Document text ->
────────────────────

Pronotum: Transverse, widest near the middle; disc convex. Anterior margin weakly emarginate. Anterior angles more or less produced. Lateral margin arcuate, with curvature greater at the anterior half than at the posterior half. Hind angles distinct in the species studied. Posterior margin almost straight. Anterior impression absent. Median line distinct but disappearing near the anterior and posterior margins. Laterobasal impressions double, with the lateral impression shorter. Marginal setae in two pairs, the anterior at apical 1/4–1/3 and the posterior near hind angles. Pronotum surface smooth except for laterobasal impressions, which are densely punctate.

Elytra: Lateral sides weakly arcuate. Basal margin with a distinct transverse line along the anterior end of the elytral intervals, uniformly impressed along the elytral anterior ends, more strongly than that of the stria. Shoulders distinct. Plica distinct. Apices rounded, not denticulate. Scutellar stria absent. Intervals less convex. One setigerous puncture (parascutellar seta) present on interval 2 near or adjoining stria 2. Two setigerous punctures on interval 3, the anterior near the middle and the posterior near the apical 1/4. 13–15 marginal setigerous punctures on interval 9.

────────────────────

Things to do ->
**1.** In the beetle description, which part of the pronotum surface is densely punctate?
**2.** Write the next part of the beetle description, picking up after its last sentence.

Dataset excerpts

────────────────────

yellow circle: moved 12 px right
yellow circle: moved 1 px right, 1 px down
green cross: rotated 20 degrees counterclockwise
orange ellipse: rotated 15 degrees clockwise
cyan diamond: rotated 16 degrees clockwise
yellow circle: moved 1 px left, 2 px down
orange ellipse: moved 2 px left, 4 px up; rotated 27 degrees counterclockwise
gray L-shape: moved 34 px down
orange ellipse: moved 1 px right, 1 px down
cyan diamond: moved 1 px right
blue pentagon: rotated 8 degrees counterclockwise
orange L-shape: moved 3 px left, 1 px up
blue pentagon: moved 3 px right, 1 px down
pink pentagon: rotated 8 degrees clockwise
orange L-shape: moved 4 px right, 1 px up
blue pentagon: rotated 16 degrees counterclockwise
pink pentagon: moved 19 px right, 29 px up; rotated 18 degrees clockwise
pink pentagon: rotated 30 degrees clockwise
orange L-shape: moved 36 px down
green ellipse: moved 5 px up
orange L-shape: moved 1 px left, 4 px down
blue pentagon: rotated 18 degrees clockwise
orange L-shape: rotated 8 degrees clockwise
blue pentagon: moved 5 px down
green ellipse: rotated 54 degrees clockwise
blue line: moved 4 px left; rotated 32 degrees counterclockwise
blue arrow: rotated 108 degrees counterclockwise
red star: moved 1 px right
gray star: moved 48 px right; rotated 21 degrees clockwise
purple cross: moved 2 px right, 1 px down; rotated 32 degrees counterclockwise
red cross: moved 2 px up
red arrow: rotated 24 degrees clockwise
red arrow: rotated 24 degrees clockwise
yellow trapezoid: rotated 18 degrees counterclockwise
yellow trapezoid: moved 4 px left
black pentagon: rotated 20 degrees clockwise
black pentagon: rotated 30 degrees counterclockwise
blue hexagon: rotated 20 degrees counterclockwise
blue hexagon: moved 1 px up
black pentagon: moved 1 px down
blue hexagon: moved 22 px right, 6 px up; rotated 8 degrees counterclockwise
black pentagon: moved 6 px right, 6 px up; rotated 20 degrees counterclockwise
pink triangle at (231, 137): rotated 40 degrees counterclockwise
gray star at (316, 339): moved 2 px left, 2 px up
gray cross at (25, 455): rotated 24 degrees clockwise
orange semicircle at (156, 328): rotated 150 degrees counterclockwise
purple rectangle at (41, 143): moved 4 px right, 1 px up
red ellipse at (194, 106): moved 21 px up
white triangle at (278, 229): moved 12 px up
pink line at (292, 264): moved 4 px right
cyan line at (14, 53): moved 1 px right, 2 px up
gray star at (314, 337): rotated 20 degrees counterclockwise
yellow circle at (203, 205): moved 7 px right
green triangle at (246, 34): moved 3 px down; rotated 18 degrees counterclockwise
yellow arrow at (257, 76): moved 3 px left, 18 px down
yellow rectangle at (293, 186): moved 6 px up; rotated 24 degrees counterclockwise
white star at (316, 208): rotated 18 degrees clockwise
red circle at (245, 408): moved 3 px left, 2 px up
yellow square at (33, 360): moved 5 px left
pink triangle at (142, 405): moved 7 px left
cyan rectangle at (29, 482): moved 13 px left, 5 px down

────────────────────

Per-task outputs ->
**1.** The laterobasal impressions are densely punctate.

**2.**
Thorax and abdomen ventral sides: Proepisternum, sides of prosternum, mesepisternum, metepisternum, sides of metasternum, and sides of abdominal sterna with punctures; in some specimens, median area of abdominal sterna also punctate. Metepisternum elongate. Sterna 4–5 with a pair of setae in both sexes; sternum 7 with a pair of setae in male, two pairs in female; male sternum 7 simple in shape, without secondary sexual modification.

Legs: Protibia with 2 clip setae. Seta of mesotrochanter present; mesofemur with two posterior setae; mesotibial ctenidium well differentiated. Metacoxa with two setae, lacking medial seta; seta of metatrochanter present. Meso- and metatarsomeres with distinct carina on outer sides of first two and three segments, respectively; meso- and metatarsomere 5 both without setae on ventral side.

Male genitalia: Aedeagus stout, bent to ca. 90° at the basal third; right dorsal surface near ostium sclerotized, orienting the ostium to the left; left dorsal surface near ostium more or less sclerotized, except in P. polygenus, in which surface not sclerotized; apical lamella with hooked projection on both lateral sides in P. polygenus; in other species examined, apical lamella tongue-shaped, without projections on the lateral sides. Left paramere subquadrate. Right paramere arcuately curved, apically elongated.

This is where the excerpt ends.